The videoconferencing rooms should be finished by the end of spring quarter, and the summer will be spent working on 389, the auditorium in Mary Gates. It will be equipped for screencasting and videoconferencing, but it will also have a wide screen, HD projection surround sound system.


“In addition to classroom space it will also be a really nice rental space,” Barnum said. “It will be the most flexible room we have in terms of the feature sets it offers.”


Barnum and Batzel say they’ve found the project to be fun and interesting. Both are former student employees of Classroom Support Services who started out running audiovisual equipment for instructors. And that’s given them a good base from which to do their work.

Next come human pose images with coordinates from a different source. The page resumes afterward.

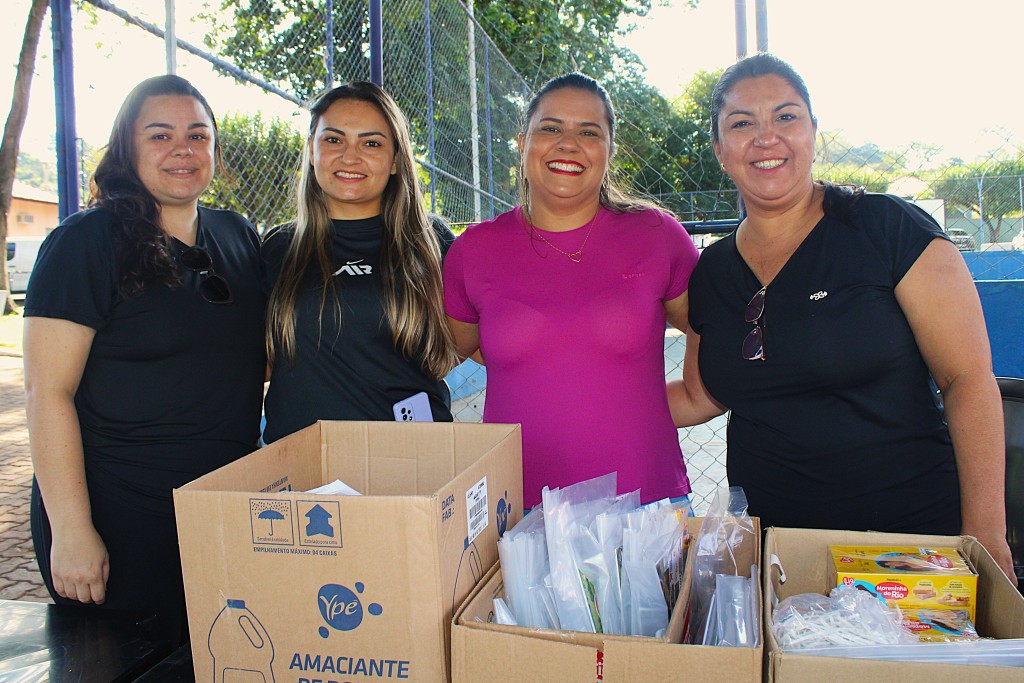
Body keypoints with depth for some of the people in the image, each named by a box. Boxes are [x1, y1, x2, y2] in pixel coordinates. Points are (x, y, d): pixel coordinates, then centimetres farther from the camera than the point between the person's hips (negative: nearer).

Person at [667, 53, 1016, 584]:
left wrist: (985, 534, -14)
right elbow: (700, 396, 14)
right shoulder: (711, 273, 5)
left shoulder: (890, 230, -7)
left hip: (913, 530, -3)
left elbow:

“We have the experience of working with the professors and we can design a room based around what the University’s needs are and not necessarily the cookie cutter A/V room that a contracting company might come in and do,” Batzel said.


“Projects like this are often outsourced to A/V design and integration companies who charge a lot of money for their services,” Aldrich said. “I am fortunate to have very talented people working in my group. They bring a lot of creativity and know-how to the table, and this allows us to do all the design and integration work in-house. There is a huge cost savings for the UW when we can operate this way.”


“It’s been a great collaborative project,” Roberts said. “I said to them, ‘Let’s see if we can do this’ and they just took it and ran with it.”